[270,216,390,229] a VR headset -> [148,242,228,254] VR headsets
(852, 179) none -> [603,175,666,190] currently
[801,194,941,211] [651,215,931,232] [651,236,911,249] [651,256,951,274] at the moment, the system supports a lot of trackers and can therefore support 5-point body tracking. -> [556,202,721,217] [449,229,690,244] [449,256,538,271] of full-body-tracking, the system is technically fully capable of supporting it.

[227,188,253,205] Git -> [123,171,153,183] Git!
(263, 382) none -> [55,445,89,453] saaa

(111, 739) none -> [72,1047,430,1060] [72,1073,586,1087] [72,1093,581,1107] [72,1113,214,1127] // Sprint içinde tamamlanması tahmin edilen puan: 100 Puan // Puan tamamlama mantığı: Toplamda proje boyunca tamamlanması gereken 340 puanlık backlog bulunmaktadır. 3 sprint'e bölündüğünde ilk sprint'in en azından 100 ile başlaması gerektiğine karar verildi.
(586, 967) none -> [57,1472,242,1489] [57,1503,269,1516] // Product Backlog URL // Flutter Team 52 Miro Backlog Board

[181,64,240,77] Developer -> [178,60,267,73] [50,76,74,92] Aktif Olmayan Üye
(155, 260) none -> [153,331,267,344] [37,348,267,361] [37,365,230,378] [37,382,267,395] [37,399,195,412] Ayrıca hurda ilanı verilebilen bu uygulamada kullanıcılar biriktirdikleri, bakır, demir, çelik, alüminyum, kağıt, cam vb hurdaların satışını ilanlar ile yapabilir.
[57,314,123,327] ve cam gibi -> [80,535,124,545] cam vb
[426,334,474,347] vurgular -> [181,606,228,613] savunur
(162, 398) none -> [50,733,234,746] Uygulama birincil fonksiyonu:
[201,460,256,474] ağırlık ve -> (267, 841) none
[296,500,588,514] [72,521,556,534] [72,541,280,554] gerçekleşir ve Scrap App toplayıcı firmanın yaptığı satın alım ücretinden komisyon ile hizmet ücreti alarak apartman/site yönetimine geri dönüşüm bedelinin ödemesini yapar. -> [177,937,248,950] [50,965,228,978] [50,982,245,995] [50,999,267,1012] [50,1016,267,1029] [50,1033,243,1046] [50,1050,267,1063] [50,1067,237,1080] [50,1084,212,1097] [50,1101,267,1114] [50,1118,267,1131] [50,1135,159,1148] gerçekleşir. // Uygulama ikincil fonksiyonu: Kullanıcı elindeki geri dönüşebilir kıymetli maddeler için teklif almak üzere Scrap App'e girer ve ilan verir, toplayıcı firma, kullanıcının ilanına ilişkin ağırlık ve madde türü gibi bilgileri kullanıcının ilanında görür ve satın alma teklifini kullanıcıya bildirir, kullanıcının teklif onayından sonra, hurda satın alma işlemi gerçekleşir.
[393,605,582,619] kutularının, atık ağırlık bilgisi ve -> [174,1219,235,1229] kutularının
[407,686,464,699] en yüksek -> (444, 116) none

--

EXERCISE:
Reproduce exactly the section above that begins at the line containing "(586, 967) none" and ends at the line containing "[201,460,256,474] ağırlık ve", leaving out all other lines.

SOLUTION FOR THIS TASK:
(586, 967) none -> [57,1472,242,1489] [57,1503,269,1516] // Product Backlog URL // Flutter Team 52 Miro Backlog Board

[181,64,240,77] Developer -> [178,60,267,73] [50,76,74,92] Aktif Olmayan Üye
(155, 260) none -> [153,331,267,344] [37,348,267,361] [37,365,230,378] [37,382,267,395] [37,399,195,412] Ayrıca hurda ilanı verilebilen bu uygulamada kullanıcılar biriktirdikleri, bakır, demir, çelik, alüminyum, kağıt, cam vb hurdaların satışını ilanlar ile yapabilir.
[57,314,123,327] ve cam gibi -> [80,535,124,545] cam vb
[426,334,474,347] vurgular -> [181,606,228,613] savunur
(162, 398) none -> [50,733,234,746] Uygulama birincil fonksiyonu:
[201,460,256,474] ağırlık ve -> (267, 841) none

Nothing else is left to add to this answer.